Yeah, why is it that Viz is always up there?
It’s a legacy that the publishers have desperately tried to change. When it came out there was no shelf for men’s magazines to put it on. The only place they could think, because it had the f-word in it, was to stick it with the porn. When Loaded and all those magazines came out, it was already too late. Oh God, how we’ve tried to get it off the top shelf…

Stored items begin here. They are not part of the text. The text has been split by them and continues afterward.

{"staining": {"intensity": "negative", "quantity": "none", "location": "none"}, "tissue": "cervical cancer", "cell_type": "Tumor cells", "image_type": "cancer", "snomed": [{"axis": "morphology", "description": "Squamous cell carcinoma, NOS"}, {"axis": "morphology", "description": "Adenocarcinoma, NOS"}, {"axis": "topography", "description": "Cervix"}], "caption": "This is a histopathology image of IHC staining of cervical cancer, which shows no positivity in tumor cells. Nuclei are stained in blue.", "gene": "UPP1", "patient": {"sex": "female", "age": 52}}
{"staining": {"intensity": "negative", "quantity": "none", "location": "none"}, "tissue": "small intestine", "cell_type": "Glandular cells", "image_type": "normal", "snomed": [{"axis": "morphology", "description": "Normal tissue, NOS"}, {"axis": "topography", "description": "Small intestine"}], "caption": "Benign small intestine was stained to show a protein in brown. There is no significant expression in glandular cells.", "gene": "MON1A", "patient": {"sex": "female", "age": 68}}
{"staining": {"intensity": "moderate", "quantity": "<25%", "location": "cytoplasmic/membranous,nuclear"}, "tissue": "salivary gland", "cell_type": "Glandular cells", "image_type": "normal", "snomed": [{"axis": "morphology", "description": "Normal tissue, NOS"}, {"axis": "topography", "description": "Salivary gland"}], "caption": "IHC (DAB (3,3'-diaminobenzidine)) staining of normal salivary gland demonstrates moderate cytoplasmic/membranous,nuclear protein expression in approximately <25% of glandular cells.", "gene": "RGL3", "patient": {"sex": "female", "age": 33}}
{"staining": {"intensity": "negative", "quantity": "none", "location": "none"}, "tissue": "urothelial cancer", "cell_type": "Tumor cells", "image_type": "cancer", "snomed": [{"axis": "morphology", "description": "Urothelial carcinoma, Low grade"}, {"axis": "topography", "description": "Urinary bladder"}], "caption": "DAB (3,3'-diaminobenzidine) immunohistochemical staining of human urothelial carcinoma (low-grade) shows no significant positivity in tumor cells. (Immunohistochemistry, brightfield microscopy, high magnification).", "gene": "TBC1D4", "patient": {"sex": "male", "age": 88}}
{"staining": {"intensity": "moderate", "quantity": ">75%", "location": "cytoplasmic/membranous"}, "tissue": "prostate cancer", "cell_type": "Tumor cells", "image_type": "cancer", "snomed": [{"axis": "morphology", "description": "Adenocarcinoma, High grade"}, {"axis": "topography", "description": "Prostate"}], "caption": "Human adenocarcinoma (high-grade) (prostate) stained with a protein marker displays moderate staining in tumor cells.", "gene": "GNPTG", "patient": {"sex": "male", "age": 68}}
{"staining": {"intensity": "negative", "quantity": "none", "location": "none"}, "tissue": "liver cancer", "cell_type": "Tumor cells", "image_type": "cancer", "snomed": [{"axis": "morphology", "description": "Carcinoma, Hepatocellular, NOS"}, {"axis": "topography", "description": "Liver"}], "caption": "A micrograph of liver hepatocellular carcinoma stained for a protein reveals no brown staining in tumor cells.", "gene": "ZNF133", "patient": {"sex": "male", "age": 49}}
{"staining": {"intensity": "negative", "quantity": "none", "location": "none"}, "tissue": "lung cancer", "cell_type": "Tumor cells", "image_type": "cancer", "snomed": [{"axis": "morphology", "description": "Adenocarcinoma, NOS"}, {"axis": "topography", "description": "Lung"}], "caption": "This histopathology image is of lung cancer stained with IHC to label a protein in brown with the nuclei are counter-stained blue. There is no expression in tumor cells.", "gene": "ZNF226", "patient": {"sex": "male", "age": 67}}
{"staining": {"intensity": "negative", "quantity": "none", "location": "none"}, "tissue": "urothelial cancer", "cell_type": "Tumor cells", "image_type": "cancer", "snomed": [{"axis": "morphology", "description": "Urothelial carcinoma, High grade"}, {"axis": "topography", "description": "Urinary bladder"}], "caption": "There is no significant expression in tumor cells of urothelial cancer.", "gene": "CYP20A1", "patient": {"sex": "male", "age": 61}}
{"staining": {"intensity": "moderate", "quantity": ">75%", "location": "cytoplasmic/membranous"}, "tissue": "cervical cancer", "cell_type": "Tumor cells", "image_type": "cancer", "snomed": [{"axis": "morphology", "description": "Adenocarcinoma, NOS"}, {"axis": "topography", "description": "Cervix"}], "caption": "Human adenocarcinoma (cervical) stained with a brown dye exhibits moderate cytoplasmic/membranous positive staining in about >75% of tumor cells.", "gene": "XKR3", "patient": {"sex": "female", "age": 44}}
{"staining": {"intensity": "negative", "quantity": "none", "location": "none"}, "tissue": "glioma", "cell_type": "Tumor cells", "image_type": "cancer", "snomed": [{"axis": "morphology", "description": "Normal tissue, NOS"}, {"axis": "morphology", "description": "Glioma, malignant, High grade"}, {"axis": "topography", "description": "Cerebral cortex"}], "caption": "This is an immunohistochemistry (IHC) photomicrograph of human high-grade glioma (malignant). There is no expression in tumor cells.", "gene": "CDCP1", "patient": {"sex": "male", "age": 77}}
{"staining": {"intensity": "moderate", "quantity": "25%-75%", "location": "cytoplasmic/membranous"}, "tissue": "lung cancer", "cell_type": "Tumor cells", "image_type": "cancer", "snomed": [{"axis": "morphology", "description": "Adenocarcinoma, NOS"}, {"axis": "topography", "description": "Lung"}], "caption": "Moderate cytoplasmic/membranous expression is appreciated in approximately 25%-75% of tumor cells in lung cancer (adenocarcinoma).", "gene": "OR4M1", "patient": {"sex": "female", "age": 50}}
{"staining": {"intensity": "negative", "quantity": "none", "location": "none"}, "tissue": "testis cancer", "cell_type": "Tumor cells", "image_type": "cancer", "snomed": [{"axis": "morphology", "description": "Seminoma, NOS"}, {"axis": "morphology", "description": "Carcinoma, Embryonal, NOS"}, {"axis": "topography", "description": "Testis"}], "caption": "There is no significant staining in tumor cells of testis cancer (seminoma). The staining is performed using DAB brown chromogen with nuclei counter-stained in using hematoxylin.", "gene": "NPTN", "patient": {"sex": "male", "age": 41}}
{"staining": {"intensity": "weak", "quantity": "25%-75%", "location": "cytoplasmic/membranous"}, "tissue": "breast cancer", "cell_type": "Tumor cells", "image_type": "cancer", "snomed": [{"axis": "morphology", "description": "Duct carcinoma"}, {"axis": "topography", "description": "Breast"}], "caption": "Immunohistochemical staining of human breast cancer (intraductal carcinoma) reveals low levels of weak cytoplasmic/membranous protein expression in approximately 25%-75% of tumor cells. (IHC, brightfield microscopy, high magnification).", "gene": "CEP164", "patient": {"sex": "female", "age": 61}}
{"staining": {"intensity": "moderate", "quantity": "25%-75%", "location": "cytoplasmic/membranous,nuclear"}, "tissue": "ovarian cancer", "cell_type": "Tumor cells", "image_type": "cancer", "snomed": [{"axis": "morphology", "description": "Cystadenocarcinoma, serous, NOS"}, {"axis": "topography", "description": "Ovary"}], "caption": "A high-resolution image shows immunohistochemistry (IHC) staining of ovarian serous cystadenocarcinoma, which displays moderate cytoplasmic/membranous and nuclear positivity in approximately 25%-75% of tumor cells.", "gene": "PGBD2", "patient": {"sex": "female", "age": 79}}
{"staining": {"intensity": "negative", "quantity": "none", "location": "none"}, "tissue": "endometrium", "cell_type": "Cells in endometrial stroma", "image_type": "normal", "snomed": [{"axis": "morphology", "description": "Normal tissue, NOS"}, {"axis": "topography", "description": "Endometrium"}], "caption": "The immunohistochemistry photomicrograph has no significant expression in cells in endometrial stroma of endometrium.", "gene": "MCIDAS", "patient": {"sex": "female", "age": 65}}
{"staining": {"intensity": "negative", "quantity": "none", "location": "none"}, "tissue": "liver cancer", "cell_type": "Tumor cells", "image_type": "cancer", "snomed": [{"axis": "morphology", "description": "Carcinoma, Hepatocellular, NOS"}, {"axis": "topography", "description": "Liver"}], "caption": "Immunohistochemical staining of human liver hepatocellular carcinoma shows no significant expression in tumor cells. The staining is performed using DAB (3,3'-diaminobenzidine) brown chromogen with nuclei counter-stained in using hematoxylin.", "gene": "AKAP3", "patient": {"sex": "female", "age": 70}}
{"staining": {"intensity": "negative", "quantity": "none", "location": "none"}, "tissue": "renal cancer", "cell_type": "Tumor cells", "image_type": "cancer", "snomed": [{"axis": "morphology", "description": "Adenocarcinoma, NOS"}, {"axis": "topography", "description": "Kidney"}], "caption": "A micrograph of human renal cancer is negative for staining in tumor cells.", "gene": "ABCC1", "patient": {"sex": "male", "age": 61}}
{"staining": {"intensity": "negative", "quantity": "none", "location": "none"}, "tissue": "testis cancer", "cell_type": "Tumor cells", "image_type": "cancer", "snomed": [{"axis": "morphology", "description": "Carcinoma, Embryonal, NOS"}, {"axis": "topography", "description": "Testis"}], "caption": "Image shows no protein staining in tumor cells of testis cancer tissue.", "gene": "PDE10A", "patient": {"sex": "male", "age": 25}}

Do you have any control over the adverts? The “Improve Your Memory” ad has been in there for years. It took me years to realise it wasn’t a running joke.
We’re actually just going to do a piss-take of that. You’re right, it’s been running for years. Doctor Bruno Furst has obviously got a very good memory and remembers to send his copy in every five weeks. The adverts are all down to the publishers, but we do have the right to veto adverts. When it got really difficult to sell ad space, we used to have an awful lot of sex-line adverts. We thought it made the comic look awful. It basically said we think the readers are a bunch of wankers. And it made it very hard to take the piss out of things like that. We told the publishers that we wanted them out, but they’ll occasionally try to squeeze them back in.

Viz seems to have a big male following.
Davey Jones:
I know quite a lot of squaddies read it, and prisoners. We occasionally get letters from prison that are heavily censored, but at least we don’t get death threats from religious nutters like we used to. We once got one that was scary enough that we went to the police, but apparently if someone’s going to kill you they don’t tend to write to you and tell you first, they just kill you. We were more relaxed after hearing that.

Makes sense. The magazine has always been joyfully offensive, but has there ever been anything you’ve worried about printing?
Graham Drury:
We’ve always said that if you think of something and it makes you laugh and then wince, it’s funny. But if it makes you wince first and then laugh we’ll know it’s probably crossed a line. We’re not worried about offending people, but it’s not the object of the exercise. Stuff needs to be a bit close to the line, or else it becomes very safe and you end up with the magazine equivalent of My Family.




You got into a bit of trouble with the UN over a strip called “The Thieving Gypsy Bastards”—I guess that might have offended some people.
Yes, and possibly quite rightly. We had to put our hands up and apologise for that one. We did a cartoon on the opposite page called “The Nice Honest Gypsies”, with an old woman selling pegs and reminding people they’d dropped their change. I think we were trying to negate the offensive one on the other page.

The Sun discovered that the guy who complained to the UN was convicted of thieving soon after. Do you ever regret running strips?
We did one about the actress Marti Caine, and she died just as the comic came out. We got a bit of stick for it and felt bad. But you have to think if we would have felt bad if they hadn’t died. It’s the risk you take. If you do stuff about celebrities, there’s always a chance they’re going to peg it before the comic comes out.

Has getting in to trouble become a recurring theme?
No, mostly because it’s read by a very expensive barrister before we go to print, and she’ll tell us what is likely to get us into trouble. When we say something like Elton John was seen having the squits behind a skip, I suppose technically that is libellous, but she would just laugh and know Elton John isn’t going to do anything about something like that. It’s the D-list celebrities that you need to be more careful about.

How do you think Viz will be remembered? Auberon Waugh called Viz the legitimate heir to Swift and also said that, more than “serious” literature, “Viz has a genuine vitality of its own which comes from the society which it represents”. That’s quite good of him.
Yes, it’s nice to hear stuff like that. I hope the comic doesn’t have to be remembered and it continues to be sold. But it’s such an ephemeral thing. We’re so surprised that people collect it. For us, it’s something you buy, laugh at and throw away. I just hope it’s remembered as something that was funny, because that’s all it’s meant to be. It’s nice to attribute social comment to it, but it has to be remembered as being funny or it has failed.